Una pena di 4 anni, 18mila euro di multa e l’espulsione dal territorio italiano una volta espiata la pena: è quanto ha deciso il giudice del processo di primo grado con rito abbreviato per il tunisino 26enne residente con la famiglia ad Esine arrestato a maggio, poco dopo la fine del lockdown, sulla Strada Provinciale 510.
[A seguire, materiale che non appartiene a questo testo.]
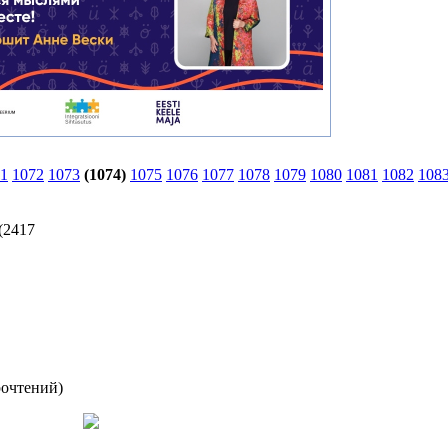
1
1072
1073
(1074)
1075
1076
1077
1078
1079
1080
1081
1082
108
(
2417
рочтений
)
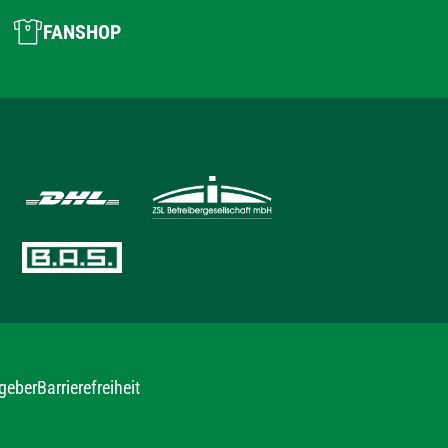
FANSHOP
geber
Barrierefreiheit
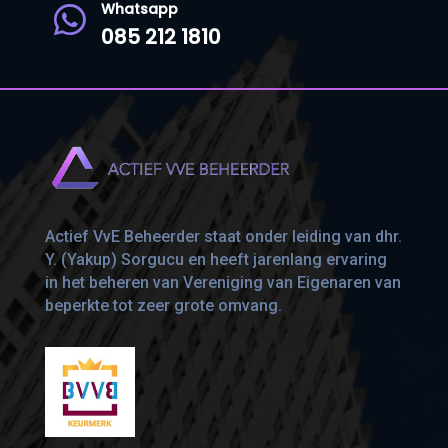
Whatsapp

085 212 1810
Actief VvE Beheerder staat onder leiding van dhr.
Y. (Yakup) Sorgucu en heeft jarenlang ervaring
in het beheren van Vereniging van Eigenaren van
beperkte tot zeer grote omvang.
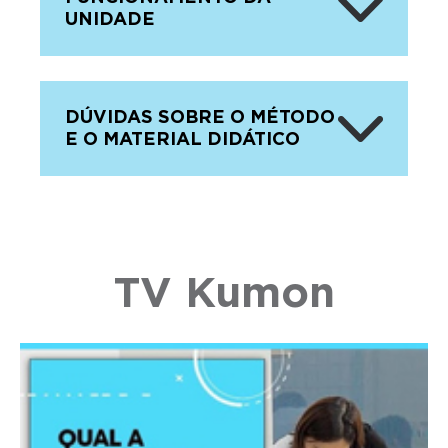
UNIDADE
DÚVIDAS SOBRE O MÉTODO
E O MATERIAL DIDÁTICO
TV Kumon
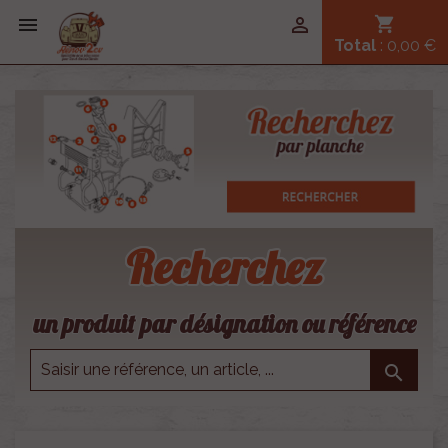


shopping_cart
Total
: 0,00 €
Recherchez
un produit par désignation ou référence

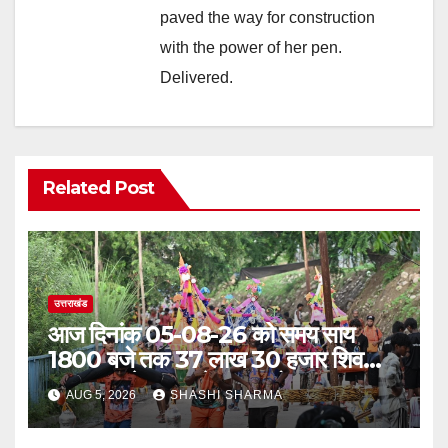
paved the way for construction
with the power of her pen.
Delivered.
Related Post
उत्तराखंड
आज दिनांक 05-08-26 को समय साय
1800 बजे तक 37 लाख 30 हजार शिव
भक्त जल लेकर अपने गंतव्य को प्रस्थान कर
AUG 5, 2026
SHASHI SHARMA
चुके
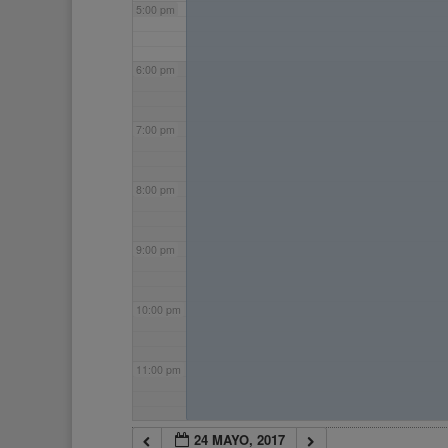
5:00 pm
6:00 pm
7:00 pm
8:00 pm
9:00 pm
10:00 pm
11:00 pm
24 MAYO, 2017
I carabinieri della Compagnia di Breno da tempo indagavano su di lui: sapevano che era attivo nello spaccio di droga, che incontrava i clienti nei pressi del fiume Oglio, dove nascondeva le dosi, tra la vegetazione. I militari lo avevano fermato mentre stava rientrando da Brescia: il 26enne aveva provato a liberarsi della droga che aveva con sé, in un marsupio, gettandolo fuori dal finestrino, ma i carabinieri lo hanno recuperato ed arrestato.

Durante i domiciliari, il giovane aveva continuato a ricevere i clienti, in casa: per questo, un mese dopo, fu portato in carcere. Ora la sentenza potrebbe chiudere la vicenda: rispetto al giudice, il pm aveva chiesto una pena più severa, di 6 anni ed 8 mesi di carcere ed una multa da 29mila euro.